- **YOUR ASSIGNMENT**: Write the next part of the forum thread on export controls for software GPS and AI, picking up after its last sentence.

- **SOURCE EXTRACT**:

[Start of Attachment]

Pretty sure the code is at

[https://github.com/jks-prv/Beagle_SDR_GPS](https://github.com/jks-
prv/Beagle_SDR_GPS)

Note that the hardware Skyworks SE4150L chip is an RF front-end, all the math
is done in software, the chip merely attaches to the GPS antenna and squirts
out a very raw digital bit-stream of data, its hardly a full GPS squirting out
NMEA RS232 serial data. I am aware of SDR hardware that does the RF work in
software, which is a slight step beyond the KiwiSDR.

Technology is not distributed smoothly and software defined GPS is cheap
enough that everyone except cheap consumer gear can implement it. Someday,
presumably, computing power will be cheap enough that your microwave oven and
clothes washer will not bother with expensive hardware to have a semi-accurate
timer, they'll just use cheap SDR code in a FPGA to listen to GPS to time your
microwave popcorn and clothes spin cycle. That's the fundamental problem with
regulations like this, they don't slow down "state actors" they just stand in
the way of (taxable, profitable) commercial exploitation.

Post 2000, post 2010 at worst, no serious missile program will ever lack an
unlimited GPS, but post regulation, the technology will be crippled from
entering consumer goods.

Now what is interesting to speculate is it would be destabilizing if we know
that they know how to crack the military P(Y) code or the newer M code for
higher resolution positioning. I'm not sure that would help with missiles but
if our secret squirrels are freaking out about the generic topic of software
GPS, that would imply some state level actor (or lower?) has a crack or
exploit for the math behind P(Y) code or M code streams, which has interesting
implications for other crypto systems.

------
mark_l_watson
Ouch. I mostly looked at what AI techniques are being proposed for blockage by
export controls (most deep learning, etc.). Specifically this would, if
enacted, make it difficult for foreign workers to collaborate on projects and
shut the USA out of progress made elsewhere.

Pardon a non-technical comment but this goes exactly against where I want to
see the world going: I believe in the value of countries maintaining their own
culture and traditions while also cooperating with other countries on a global
scale.

[End of Attachment]

- **RECORDED DATA**:

[Start of Attachment]

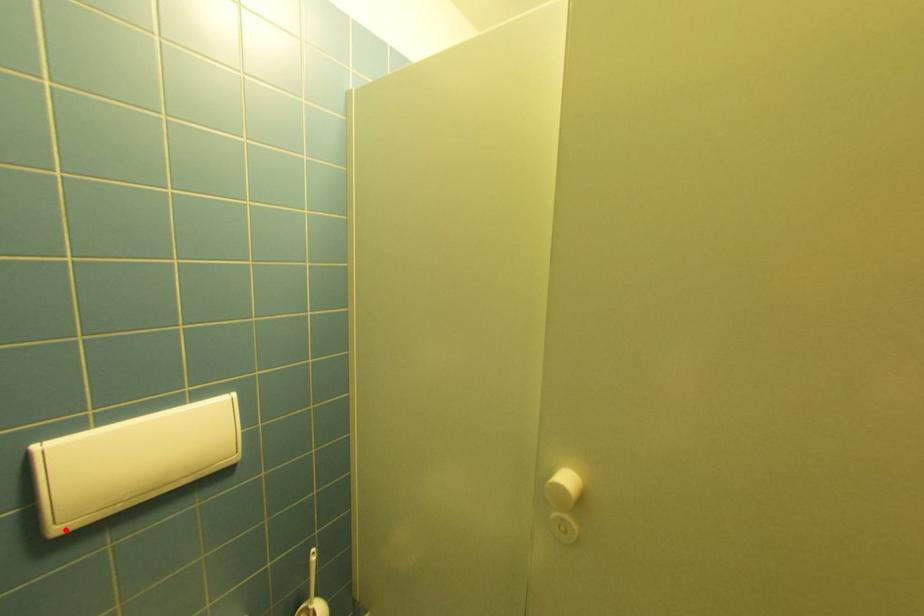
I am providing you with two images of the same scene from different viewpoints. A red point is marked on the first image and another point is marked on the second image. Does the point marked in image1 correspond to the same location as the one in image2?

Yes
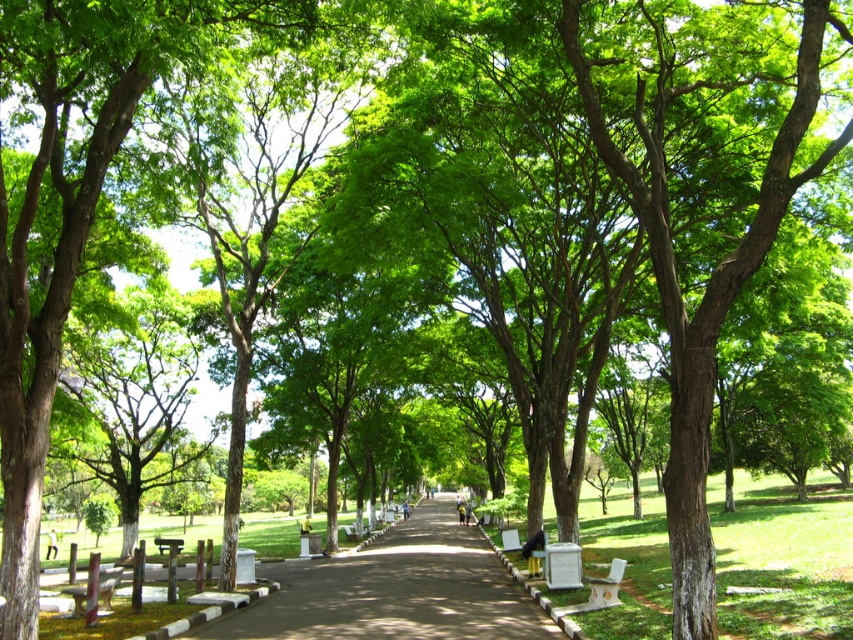
You are standing in the park and want to reach a specific location marked by the point at coordinates point (511, 588). If you walk straight ahead along the path, will you pass this point before reaching the end of the visible path?

The point (511, 588) is 67.01 feet from the viewer. Since the path is straight and the point is along the path, walking straight ahead will lead you to the point before reaching the end of the visible path.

[End of Attachment]

- **ANSWER TO THIS EXERCISE**:
I think there is a lot of fear in our government over our losing dominance in
things like 5G and consumer AI driven by vast amounts of data. I think these
fears are valid but I would take a long view by making our educational system
better starting in kindergarten, making it easy for very high skilled workers
to get visas, etc. Also, we should look to what advantages we have in farming,
water supply (yes, we love the Great Lakes), what we can offer the world
culturally (yeah! Avengers End Game!), and relax our egos to not need to be
‘the best’ because in some ways we are not.

When family or friends ask me how I am doing, my usual response is ‘good
enough’ and I wish as a nation we could realize how most of our lives are
‘good enough’ and also work hard to provide opportunities for people who don’t
have it good enough.

Anyway, I look at the proposed export control list, and I see bureaucrats
acting out of fear.

------
VLM
Clicking on the "public comments" link on the federal register page provides
some interesting reading.

Facebook was fairly agitated about the impact of some of the proposals on the
PyTorch project.

The director at CSET pointed out its kinda a wasted effort to try to censor
source code in 2019.

Uber claims that broad classification doesn't work anyway for developing tech
as a general rule by the time it can be classified accurately its no longer
developing tech, and classifying the result of government sponsored research
grants would work a lot better than first amendment violations ever would,
anyway.

Any inaccuracy at summarizing a position above, is my failure, not the failure
of the corporate comments, etc blah blah.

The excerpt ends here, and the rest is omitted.